Print the listing below verbatim, from its first line up to and including the line that contains "billions: billions -> change".
— START Data lines —
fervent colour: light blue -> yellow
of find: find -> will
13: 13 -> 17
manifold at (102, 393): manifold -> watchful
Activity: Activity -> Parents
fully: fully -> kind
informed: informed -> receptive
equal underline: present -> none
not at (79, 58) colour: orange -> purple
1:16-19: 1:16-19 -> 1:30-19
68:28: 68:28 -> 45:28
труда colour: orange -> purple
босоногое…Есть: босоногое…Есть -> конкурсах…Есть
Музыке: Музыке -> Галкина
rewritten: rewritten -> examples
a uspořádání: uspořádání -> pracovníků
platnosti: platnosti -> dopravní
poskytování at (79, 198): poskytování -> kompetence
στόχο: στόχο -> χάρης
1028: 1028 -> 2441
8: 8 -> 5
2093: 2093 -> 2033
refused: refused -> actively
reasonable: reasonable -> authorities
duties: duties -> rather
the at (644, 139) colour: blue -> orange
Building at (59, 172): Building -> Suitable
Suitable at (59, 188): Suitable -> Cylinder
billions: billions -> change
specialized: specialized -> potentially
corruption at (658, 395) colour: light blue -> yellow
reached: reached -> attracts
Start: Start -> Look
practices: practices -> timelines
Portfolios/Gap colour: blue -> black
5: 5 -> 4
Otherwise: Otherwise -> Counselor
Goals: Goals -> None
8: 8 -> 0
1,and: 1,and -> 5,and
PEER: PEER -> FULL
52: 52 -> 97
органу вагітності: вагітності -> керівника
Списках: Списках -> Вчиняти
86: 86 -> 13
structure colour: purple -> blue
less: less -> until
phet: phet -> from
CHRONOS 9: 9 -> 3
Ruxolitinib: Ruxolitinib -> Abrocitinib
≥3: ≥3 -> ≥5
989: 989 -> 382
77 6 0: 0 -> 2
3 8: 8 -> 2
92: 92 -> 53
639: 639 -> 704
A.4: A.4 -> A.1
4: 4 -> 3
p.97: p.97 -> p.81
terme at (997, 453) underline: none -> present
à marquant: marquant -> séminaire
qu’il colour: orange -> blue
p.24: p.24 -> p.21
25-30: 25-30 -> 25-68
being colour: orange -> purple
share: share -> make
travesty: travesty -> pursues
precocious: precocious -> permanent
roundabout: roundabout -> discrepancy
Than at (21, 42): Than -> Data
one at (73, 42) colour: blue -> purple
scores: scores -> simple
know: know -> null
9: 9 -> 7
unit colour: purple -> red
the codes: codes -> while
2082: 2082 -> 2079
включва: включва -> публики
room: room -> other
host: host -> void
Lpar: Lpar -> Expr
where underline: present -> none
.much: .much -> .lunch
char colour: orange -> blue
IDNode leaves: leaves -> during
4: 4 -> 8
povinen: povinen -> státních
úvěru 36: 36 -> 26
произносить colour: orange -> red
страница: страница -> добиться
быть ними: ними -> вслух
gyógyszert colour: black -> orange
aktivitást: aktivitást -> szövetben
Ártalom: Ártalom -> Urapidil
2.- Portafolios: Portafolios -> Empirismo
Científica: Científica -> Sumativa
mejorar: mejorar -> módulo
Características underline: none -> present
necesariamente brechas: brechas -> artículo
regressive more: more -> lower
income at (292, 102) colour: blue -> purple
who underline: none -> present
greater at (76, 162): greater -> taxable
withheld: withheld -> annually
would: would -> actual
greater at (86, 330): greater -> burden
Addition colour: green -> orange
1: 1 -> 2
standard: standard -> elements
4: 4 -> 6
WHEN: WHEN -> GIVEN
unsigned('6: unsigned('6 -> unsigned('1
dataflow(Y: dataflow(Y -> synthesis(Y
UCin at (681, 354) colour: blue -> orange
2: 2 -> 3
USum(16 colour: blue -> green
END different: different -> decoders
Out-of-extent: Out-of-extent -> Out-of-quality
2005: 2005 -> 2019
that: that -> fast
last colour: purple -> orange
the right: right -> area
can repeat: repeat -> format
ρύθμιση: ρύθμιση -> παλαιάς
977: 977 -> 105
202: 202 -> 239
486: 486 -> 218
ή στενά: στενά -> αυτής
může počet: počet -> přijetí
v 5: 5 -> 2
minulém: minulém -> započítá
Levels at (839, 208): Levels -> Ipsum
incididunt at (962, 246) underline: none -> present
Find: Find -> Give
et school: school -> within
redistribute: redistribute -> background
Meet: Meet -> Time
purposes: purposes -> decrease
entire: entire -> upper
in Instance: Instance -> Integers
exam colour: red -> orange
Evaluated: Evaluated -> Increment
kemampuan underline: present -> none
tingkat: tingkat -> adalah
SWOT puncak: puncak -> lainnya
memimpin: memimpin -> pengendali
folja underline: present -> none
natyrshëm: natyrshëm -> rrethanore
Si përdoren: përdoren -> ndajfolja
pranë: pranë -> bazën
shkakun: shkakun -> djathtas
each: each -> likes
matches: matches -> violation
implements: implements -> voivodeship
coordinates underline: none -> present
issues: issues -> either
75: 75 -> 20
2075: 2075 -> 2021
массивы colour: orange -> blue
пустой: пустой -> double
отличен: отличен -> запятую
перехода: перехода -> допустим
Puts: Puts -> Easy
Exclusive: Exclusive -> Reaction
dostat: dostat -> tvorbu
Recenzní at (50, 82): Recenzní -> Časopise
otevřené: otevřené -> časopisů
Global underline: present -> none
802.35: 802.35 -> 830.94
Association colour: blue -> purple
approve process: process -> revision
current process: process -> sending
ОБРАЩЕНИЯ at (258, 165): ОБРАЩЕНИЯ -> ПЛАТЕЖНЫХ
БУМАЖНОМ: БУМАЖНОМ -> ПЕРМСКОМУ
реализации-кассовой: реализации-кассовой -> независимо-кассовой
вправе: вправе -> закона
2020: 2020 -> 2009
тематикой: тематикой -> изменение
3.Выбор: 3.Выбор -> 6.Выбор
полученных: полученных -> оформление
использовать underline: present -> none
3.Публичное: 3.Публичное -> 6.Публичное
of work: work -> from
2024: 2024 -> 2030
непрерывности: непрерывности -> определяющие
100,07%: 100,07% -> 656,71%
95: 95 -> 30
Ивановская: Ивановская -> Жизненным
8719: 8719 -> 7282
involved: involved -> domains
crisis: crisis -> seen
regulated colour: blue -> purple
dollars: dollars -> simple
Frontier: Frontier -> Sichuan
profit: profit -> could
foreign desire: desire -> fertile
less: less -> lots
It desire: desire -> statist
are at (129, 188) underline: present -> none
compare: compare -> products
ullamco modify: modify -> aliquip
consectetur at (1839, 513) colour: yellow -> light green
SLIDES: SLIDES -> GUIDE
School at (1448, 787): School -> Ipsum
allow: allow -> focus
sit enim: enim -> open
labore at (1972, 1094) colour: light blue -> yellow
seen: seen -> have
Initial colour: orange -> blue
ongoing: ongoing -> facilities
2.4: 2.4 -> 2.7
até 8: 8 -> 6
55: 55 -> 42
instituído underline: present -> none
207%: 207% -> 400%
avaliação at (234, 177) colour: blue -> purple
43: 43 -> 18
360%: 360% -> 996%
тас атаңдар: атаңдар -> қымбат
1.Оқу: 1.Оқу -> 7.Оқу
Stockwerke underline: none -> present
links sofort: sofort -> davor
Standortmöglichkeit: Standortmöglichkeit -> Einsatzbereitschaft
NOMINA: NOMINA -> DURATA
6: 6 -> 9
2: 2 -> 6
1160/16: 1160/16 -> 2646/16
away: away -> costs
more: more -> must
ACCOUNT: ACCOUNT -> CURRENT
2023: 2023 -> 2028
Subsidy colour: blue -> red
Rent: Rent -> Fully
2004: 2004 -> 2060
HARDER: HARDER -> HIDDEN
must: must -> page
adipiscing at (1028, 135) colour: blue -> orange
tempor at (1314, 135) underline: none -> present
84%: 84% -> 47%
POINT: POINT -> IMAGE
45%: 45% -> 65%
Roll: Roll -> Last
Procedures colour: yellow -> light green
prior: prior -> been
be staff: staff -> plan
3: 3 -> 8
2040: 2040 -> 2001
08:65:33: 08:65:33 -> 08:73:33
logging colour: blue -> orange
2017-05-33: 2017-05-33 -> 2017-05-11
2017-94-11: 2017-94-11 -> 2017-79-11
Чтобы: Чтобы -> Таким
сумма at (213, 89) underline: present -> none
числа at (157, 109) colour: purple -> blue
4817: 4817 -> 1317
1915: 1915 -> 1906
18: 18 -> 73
— END Data lines —
Output for this task
fervent colour: light blue -> yellow
of find: find -> will
13: 13 -> 17
manifold at (102, 393): manifold -> watchful
Activity: Activity -> Parents
fully: fully -> kind
informed: informed -> receptive
equal underline: present -> none
not at (79, 58) colour: orange -> purple
1:16-19: 1:16-19 -> 1:30-19
68:28: 68:28 -> 45:28
труда colour: orange -> purple
босоногое…Есть: босоногое…Есть -> конкурсах…Есть
Музыке: Музыке -> Галкина
rewritten: rewritten -> examples
a uspořádání: uspořádání -> pracovníků
platnosti: platnosti -> dopravní
poskytování at (79, 198): poskytování -> kompetence
στόχο: στόχο -> χάρης
1028: 1028 -> 2441
8: 8 -> 5
2093: 2093 -> 2033
refused: refused -> actively
reasonable: reasonable -> authorities
duties: duties -> rather
the at (644, 139) colour: blue -> orange
Building at (59, 172): Building -> Suitable
Suitable at (59, 188): Suitable -> Cylinder
billions: billions -> change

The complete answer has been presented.